Coat the bottom and sides of an enameled Dutch oven with the veggie oil. (I use my Le Creuset Dutch oven.) Set aside.

Preheat your oven to 475-degrees.

Melt the butter in your microwave. Stir in the minced garlic(3 cloves), minced rosemary, lemon zest, kosher salt, and black pepper. Set aside.

Season the cavity of the capon with salt and pepper. (Not too much.) Then stuff the bird with the zested and juiced lemon rind, 2 halved garlic cloves, onion pieces, sprig of fresh rosemary, and thyme sprigs. Place the capon in the prepared Dutch oven, breast side up.

Using your hands, spread the mixture liberally over every part of the chicken and under the breast skin. (Be careful not to tear the skin).

Tie the legs of the capon together tightly using kitchen twine. Pour reserved lemon juice over all.

Roast capon uncovered for 15 minutes at 475-degrees, then reduce heat to 350-degrees. Bake still uncovered for approximately 20 minutes per pound, or until internal temperature taken reaches 180-degrees in the thickest part of the thigh.  (About two and a quarter hours for a 7.5 lb. capon). The capon should be uncovered the entire time it cooks, unless it seems like it’s getting too brown. If so, place the lid ajar on the Dutch oven until the capon has fully cooked.

Remove from oven, remove the capon to a platter, and let it rest for at least 15 minutes before carving. Use the liquid left in the pan for gravy, if desired. See recipe below.

CAPON GRAVY WITH COGNAC

pan drippings from roasted capon

flour

chicken stock

1 tsp. Kitchen Bouquet

freshly ground black pepper

chicken base (I use Better Than Bouillon Chicken Base)

1-2 tsp. cognac

Skim off a bit of the fat. Whisk in enough flour to absorb the remaining fat. Let burble for a couple of minutes. (This process takes time, so be patient.) Slowly whisk in chicken stock until you reach the desired thickness. Add the Kitchen Bouquet (gives the gravy great color) and some freshly ground black pepper. No salt! Taste the gravy. If you think it needs more depth of flavor, begin by adding one teaspoon of chicken base and a small amount of chicken stock. Let it simmer for a couple of minutes and taste again. Repeat if needed.

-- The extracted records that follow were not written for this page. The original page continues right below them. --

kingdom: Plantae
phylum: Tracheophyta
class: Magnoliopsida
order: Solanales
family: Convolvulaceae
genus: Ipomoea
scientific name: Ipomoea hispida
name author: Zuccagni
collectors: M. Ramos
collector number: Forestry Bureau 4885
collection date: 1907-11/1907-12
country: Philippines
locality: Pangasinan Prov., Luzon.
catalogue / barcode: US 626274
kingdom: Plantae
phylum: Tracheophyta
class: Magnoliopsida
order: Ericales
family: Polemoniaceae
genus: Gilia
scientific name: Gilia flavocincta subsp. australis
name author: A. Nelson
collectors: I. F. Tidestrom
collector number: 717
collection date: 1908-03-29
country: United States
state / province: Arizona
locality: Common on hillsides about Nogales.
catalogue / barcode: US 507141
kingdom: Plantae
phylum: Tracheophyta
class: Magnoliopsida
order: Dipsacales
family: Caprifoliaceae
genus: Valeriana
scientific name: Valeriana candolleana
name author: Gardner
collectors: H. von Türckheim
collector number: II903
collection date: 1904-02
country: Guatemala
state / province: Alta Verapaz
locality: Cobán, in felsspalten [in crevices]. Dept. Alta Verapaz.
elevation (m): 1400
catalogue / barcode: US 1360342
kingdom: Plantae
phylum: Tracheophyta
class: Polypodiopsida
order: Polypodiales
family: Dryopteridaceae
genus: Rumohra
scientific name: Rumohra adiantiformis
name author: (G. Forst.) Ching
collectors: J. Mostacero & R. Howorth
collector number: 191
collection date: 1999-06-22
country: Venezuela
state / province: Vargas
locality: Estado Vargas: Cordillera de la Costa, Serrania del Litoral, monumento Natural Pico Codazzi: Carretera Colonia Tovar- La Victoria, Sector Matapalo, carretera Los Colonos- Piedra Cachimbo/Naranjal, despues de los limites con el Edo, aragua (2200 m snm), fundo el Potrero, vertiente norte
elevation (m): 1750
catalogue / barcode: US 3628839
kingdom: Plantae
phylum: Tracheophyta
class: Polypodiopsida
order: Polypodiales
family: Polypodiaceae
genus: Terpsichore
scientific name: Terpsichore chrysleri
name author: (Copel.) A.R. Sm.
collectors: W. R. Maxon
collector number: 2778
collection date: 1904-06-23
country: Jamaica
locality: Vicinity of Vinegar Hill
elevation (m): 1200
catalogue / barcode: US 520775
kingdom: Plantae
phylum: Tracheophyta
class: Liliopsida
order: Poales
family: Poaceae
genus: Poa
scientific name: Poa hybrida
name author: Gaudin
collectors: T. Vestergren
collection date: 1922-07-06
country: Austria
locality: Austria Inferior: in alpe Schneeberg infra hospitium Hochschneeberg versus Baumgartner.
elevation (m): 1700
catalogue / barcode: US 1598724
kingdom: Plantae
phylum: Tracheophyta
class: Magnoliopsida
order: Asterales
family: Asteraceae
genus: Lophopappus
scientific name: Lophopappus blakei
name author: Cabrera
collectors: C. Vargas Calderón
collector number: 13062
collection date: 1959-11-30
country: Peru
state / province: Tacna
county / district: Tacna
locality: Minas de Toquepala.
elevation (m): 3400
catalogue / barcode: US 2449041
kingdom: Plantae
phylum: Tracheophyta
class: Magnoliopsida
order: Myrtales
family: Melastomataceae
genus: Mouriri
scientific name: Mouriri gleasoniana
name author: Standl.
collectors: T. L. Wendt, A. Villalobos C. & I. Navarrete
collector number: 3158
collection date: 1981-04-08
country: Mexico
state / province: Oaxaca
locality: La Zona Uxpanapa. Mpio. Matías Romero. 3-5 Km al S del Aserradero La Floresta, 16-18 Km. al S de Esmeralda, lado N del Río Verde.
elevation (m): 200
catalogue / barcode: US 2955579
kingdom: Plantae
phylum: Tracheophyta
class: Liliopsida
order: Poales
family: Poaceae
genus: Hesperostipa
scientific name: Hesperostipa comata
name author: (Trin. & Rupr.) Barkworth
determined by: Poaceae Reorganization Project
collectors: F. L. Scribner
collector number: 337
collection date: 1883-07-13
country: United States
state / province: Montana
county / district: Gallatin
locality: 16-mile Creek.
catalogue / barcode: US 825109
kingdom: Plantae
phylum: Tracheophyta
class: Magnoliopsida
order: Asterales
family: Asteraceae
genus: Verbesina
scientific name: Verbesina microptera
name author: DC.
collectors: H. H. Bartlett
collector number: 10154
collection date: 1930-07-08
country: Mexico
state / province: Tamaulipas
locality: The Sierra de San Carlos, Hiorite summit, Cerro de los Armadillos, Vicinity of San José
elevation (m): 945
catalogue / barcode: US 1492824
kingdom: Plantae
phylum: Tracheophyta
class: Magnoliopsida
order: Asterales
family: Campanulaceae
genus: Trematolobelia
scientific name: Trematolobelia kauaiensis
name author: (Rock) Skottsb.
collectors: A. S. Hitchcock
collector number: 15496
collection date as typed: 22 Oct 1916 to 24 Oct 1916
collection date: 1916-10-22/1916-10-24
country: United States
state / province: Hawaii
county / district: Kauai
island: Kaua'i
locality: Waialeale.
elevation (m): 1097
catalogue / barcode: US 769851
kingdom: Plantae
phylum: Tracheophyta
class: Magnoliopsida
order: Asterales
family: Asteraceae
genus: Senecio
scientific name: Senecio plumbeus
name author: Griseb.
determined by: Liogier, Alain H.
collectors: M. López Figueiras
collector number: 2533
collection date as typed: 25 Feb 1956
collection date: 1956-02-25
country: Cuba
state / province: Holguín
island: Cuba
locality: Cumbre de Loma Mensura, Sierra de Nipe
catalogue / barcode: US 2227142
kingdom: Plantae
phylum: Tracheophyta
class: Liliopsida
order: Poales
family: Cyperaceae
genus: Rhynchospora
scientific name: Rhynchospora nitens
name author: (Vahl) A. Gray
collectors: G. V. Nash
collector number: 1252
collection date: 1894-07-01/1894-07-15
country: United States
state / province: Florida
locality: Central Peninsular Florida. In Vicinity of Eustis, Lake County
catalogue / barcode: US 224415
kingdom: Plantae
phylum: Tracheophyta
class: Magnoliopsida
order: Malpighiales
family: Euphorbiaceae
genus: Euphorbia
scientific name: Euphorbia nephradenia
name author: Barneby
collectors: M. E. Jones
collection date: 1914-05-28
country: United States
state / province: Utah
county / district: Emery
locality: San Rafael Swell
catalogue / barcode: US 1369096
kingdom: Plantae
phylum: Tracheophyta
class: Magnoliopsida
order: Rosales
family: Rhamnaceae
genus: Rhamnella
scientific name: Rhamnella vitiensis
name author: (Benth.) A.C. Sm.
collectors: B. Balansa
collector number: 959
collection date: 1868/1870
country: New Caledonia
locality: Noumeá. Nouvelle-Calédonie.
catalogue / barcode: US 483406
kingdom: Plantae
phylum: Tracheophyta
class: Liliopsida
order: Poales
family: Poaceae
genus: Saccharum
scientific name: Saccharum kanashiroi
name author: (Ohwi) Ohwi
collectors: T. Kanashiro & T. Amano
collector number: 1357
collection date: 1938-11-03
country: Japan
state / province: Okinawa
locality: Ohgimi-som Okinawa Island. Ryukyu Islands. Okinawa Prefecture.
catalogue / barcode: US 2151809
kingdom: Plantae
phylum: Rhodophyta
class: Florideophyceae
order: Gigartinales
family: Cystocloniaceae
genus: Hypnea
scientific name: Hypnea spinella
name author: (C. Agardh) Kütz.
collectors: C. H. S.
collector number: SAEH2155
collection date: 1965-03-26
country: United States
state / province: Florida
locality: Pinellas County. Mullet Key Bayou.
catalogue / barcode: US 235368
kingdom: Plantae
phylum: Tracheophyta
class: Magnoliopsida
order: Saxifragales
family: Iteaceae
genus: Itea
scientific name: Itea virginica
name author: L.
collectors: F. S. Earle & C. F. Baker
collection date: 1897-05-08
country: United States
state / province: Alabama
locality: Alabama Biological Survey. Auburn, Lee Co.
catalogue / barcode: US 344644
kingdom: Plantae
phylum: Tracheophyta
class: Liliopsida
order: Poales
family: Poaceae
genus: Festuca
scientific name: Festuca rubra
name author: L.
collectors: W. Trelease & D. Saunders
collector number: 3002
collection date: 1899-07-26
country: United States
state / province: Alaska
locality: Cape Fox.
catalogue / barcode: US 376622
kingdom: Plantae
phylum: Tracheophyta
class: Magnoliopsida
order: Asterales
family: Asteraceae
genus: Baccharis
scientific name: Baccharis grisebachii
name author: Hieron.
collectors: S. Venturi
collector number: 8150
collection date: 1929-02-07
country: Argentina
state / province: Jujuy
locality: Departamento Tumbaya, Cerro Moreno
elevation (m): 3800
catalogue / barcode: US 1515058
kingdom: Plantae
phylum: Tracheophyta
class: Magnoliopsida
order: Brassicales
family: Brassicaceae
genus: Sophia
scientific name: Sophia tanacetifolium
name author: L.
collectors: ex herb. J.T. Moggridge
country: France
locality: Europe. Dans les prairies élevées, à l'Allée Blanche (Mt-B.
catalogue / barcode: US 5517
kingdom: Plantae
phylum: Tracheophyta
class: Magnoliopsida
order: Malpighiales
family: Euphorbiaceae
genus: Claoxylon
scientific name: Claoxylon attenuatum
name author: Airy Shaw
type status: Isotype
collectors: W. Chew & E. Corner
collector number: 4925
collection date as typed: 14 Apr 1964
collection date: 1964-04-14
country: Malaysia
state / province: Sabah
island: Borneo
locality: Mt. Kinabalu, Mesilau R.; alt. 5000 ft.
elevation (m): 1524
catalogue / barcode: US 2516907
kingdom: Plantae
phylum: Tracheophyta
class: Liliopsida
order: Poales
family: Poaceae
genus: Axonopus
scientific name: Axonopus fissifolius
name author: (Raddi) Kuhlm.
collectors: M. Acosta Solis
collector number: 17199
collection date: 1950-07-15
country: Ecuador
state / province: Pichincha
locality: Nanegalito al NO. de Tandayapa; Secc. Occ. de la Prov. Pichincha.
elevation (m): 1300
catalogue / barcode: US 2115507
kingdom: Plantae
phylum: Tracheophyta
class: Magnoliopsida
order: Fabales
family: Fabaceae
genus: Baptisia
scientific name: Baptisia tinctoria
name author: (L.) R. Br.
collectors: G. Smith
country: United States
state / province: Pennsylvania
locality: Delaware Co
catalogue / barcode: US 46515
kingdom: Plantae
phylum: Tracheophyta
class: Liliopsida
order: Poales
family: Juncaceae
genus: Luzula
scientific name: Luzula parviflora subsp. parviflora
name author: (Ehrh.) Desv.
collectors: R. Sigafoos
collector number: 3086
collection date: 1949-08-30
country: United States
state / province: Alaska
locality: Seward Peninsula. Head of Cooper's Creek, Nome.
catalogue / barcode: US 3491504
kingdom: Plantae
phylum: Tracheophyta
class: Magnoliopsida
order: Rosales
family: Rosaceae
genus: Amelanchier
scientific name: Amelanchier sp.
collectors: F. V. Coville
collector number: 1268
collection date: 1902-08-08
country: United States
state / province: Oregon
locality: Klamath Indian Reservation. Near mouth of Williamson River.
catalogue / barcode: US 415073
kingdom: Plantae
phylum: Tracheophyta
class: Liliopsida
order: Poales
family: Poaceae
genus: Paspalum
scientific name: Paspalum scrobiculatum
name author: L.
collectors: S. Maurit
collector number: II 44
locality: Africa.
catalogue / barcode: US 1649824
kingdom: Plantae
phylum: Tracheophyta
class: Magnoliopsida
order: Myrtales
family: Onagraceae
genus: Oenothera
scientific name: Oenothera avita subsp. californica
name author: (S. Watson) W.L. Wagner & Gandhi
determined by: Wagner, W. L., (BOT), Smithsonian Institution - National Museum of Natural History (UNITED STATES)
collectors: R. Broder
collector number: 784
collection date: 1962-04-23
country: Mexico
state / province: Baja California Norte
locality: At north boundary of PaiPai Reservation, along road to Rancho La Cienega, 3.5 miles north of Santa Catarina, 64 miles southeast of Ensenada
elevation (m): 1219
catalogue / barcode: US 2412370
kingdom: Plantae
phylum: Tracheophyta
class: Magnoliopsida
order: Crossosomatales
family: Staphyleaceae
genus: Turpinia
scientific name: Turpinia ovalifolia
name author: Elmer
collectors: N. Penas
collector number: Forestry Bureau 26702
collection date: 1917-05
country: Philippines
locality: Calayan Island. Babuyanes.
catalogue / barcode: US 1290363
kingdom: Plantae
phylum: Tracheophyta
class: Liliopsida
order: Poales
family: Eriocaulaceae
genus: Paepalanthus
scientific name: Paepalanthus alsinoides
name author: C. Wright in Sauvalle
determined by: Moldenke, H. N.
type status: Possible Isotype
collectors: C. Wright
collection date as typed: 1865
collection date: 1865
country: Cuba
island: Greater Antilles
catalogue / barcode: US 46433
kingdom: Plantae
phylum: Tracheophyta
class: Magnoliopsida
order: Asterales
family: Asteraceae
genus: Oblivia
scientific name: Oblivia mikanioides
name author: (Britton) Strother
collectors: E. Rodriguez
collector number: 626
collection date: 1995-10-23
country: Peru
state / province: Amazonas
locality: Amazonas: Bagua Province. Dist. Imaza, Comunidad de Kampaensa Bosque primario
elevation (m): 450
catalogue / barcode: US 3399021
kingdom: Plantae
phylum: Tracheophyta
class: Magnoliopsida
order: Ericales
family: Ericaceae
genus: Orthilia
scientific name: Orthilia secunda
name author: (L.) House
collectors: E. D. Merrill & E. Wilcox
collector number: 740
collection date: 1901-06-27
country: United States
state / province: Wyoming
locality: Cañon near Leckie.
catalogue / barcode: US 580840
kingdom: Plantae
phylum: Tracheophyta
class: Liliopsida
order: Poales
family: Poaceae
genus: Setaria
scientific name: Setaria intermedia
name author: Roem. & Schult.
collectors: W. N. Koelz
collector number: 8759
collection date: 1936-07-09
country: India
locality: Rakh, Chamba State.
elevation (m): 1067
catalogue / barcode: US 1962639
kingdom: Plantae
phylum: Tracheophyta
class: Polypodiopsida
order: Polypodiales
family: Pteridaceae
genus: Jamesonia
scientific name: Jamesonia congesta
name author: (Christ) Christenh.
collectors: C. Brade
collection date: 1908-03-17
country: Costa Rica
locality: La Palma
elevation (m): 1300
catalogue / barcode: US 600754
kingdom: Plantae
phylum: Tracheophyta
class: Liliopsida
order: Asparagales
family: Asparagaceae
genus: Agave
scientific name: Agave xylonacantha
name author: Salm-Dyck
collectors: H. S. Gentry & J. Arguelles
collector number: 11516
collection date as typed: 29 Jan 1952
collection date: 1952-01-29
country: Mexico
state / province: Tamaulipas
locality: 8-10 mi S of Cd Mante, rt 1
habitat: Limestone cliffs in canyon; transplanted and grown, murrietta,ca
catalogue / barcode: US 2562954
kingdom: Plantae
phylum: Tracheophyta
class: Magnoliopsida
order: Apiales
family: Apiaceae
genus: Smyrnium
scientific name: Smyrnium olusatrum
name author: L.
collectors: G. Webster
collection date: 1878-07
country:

Turn heat as low as possible and let the gravy gently simmer while you carve the capon. Whisk periodically. (You will probably need to add more stock during this time.) Also, after the capon is sliced and plated, don’t forget to add the accumulated juices on the platter to the gravy.

Just before serving (and gravy should be the last item plated), taste the gravy and make any final adjustments to the seasoning. Stir in the cognac and serve piping hot.